We checked our medicine chest for Children’s Benedryl but couldn’t find any. Then I grabbed the phone and called our pediatrician in Anchorage to speak with a triage nurse. I knew it wasn’t an emergency but also couldn’t figure out what was wrong.
As the nurse and I went through a litany of possible causes, my husband held our daughter and examined the rash.
Was it the blueberries or raspberries she ate? But she has had them often.
The vitamin drink we gave her? She has that every morning.
The diluted orange juice? Nothing new.
Hugging the big Black Lab? But she does that all the time without a reaction.
“Can we feed her now?” I asked, our breakfast getting cold on the table.

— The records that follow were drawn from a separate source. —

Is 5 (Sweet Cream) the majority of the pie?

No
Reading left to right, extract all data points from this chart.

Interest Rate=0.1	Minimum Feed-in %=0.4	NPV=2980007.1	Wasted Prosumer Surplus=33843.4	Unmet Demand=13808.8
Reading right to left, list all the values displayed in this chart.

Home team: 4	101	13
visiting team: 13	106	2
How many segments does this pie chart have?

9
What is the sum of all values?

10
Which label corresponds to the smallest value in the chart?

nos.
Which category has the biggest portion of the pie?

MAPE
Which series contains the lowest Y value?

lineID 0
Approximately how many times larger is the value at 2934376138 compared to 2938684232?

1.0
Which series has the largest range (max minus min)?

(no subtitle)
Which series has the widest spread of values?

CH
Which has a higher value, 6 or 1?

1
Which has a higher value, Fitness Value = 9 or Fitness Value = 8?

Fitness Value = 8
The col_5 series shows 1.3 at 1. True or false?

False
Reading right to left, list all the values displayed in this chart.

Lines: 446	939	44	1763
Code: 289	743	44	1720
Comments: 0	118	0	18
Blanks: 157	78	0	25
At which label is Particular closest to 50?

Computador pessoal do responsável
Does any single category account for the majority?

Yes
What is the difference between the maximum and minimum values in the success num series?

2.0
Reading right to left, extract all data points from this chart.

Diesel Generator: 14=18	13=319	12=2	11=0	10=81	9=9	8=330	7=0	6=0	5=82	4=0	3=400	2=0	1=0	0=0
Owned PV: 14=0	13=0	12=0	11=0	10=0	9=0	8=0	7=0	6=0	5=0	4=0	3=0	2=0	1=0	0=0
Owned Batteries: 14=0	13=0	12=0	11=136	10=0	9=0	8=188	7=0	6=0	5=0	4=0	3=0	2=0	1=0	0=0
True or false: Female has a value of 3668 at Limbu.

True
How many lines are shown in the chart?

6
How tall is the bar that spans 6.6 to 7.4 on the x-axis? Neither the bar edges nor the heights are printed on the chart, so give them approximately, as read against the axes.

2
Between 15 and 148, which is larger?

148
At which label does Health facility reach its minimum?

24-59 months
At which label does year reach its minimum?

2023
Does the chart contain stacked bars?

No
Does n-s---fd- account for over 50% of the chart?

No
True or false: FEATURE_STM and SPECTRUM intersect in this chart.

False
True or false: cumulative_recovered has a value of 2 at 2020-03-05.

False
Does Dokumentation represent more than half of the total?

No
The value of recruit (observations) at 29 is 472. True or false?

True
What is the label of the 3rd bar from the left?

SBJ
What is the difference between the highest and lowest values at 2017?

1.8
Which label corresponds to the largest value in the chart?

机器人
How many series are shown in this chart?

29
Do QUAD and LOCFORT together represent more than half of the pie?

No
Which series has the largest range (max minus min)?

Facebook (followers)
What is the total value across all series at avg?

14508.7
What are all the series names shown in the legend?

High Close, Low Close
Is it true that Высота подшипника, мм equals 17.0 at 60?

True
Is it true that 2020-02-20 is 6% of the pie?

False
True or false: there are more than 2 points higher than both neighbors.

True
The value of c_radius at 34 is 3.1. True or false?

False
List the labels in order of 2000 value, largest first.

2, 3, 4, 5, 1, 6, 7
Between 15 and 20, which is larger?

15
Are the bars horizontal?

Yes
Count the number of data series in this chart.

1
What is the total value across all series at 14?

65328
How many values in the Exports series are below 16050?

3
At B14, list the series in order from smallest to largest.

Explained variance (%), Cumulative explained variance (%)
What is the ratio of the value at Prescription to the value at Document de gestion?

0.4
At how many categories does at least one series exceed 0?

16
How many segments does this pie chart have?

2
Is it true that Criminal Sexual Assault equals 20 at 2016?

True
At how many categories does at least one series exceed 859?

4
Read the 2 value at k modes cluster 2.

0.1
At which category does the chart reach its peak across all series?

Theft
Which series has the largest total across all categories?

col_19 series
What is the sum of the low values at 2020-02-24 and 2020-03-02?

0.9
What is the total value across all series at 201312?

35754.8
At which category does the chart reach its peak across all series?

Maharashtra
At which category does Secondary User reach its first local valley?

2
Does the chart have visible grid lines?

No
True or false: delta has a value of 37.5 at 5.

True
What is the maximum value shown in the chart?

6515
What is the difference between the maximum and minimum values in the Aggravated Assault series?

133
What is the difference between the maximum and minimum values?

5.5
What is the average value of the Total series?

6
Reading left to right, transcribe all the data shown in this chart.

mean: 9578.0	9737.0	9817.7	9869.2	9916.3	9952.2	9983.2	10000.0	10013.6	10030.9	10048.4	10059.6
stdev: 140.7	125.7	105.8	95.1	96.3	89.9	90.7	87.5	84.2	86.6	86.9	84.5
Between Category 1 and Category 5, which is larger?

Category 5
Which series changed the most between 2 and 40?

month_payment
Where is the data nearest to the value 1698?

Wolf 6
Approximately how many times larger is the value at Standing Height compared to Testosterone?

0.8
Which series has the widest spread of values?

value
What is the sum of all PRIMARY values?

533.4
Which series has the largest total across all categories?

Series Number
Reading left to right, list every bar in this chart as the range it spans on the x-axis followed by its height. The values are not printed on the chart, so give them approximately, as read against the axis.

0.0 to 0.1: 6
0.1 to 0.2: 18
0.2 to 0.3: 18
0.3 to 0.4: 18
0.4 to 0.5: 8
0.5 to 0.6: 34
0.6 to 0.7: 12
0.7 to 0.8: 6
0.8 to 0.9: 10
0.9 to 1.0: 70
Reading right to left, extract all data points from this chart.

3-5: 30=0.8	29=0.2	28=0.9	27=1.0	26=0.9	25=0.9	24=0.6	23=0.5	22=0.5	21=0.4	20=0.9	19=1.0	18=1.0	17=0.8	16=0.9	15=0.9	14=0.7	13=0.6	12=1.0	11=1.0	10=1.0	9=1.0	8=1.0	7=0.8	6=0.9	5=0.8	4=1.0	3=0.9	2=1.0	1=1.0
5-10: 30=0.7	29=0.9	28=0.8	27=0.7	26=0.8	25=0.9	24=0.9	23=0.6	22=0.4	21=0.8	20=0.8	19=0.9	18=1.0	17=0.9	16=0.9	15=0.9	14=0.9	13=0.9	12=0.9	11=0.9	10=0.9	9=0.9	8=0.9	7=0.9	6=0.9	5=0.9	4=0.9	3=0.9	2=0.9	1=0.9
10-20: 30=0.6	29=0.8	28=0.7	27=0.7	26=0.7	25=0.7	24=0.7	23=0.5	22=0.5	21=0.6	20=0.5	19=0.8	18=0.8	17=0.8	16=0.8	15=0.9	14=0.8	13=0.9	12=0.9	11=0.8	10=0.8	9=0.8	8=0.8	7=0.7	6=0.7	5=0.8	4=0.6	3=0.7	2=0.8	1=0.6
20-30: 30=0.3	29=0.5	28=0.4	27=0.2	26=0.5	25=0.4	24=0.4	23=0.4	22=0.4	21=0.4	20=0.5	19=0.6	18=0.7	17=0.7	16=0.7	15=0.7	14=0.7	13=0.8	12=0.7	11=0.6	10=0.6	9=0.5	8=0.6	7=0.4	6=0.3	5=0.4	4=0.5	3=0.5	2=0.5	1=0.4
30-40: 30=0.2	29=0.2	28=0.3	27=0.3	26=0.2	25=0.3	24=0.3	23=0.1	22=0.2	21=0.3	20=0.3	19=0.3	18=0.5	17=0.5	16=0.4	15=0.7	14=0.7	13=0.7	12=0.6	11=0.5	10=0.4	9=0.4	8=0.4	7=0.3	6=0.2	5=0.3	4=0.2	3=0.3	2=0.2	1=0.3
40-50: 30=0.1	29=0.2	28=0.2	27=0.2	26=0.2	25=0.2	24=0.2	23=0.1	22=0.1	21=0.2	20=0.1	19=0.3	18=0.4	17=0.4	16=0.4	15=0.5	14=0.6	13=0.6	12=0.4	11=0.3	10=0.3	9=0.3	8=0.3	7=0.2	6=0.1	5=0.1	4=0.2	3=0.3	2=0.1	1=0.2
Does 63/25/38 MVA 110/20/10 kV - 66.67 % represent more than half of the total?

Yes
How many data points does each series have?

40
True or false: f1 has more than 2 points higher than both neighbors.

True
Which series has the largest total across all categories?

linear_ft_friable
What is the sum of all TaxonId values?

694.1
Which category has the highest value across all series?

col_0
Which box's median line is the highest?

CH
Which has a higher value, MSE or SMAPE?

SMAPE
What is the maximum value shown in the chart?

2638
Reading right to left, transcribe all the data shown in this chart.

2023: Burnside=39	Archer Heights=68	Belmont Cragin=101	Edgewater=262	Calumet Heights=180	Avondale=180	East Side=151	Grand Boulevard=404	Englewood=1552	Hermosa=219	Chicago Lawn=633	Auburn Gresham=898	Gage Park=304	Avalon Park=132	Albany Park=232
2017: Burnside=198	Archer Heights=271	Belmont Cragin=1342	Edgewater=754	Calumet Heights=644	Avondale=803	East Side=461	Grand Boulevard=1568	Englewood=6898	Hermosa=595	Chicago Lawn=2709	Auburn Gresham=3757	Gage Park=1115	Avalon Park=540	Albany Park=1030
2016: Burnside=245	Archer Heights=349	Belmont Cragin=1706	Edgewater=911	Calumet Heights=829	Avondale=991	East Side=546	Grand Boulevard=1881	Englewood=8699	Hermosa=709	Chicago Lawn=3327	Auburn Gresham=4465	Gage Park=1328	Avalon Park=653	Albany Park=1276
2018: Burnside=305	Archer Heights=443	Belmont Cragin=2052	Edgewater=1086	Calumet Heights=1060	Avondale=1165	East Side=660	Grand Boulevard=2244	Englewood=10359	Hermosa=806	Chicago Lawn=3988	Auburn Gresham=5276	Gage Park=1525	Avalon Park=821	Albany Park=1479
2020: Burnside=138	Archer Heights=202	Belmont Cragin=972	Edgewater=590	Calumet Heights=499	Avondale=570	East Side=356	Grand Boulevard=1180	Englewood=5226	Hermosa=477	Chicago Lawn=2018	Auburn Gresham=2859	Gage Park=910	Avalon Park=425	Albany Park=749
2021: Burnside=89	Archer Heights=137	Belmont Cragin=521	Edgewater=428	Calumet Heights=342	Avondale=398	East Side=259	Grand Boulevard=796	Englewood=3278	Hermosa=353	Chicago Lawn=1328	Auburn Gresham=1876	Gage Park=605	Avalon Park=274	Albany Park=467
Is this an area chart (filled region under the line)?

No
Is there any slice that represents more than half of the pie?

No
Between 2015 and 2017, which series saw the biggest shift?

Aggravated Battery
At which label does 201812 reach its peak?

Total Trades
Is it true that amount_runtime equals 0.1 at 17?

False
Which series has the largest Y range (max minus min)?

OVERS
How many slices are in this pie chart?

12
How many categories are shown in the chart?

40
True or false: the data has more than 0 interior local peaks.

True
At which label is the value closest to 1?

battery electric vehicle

“Yes. She is laughing and isn’t in distress. No fever. Sometimes we just can’t explain why a child gets a rash,” said the nurse.
I asked what should we do in case she went into anaphylactic shock. The nurse assured me that she wouldn’t – if it was going to happen, it would have happened a while ago.
“But call 911 immediately. Don’t call us,” she instructed.
After we hung up, I told my husband that we need some emergency plans for our household, just like companies do them. We agreed that if our daughter had gone into anaphylactic shock, calling 911 wasn’t the solution in Tok. We could just drive her less than a mile to the Tok Clinic faster than it would take to get an ambulance over to us.
“It’s starting to go away,” my husband announced, looking at our daughter.
Sure enough, the patch on her left cheek was slightly smaller.
We again ran through everything she had eaten and touched this morning.
She had been sitting near a spot where my husband cleaned up after the Chihuahua and used copious amounts of chemical cleaner.
Because we felt confident we had isolated the culprit – and it was an external irritant – we followed the nurse’s instructions to bathe our toddler in warm water with 4 oz. of baking soda. By the time she was out of the bath, the rash was virtually gone.
I was still shaky inside as I sat back down to finish my breakfast. And I’m determined to replace all of the toxic chemicals and cleaners in our house with non-toxic ones.
Are you using non-toxic cleaners? What are you using?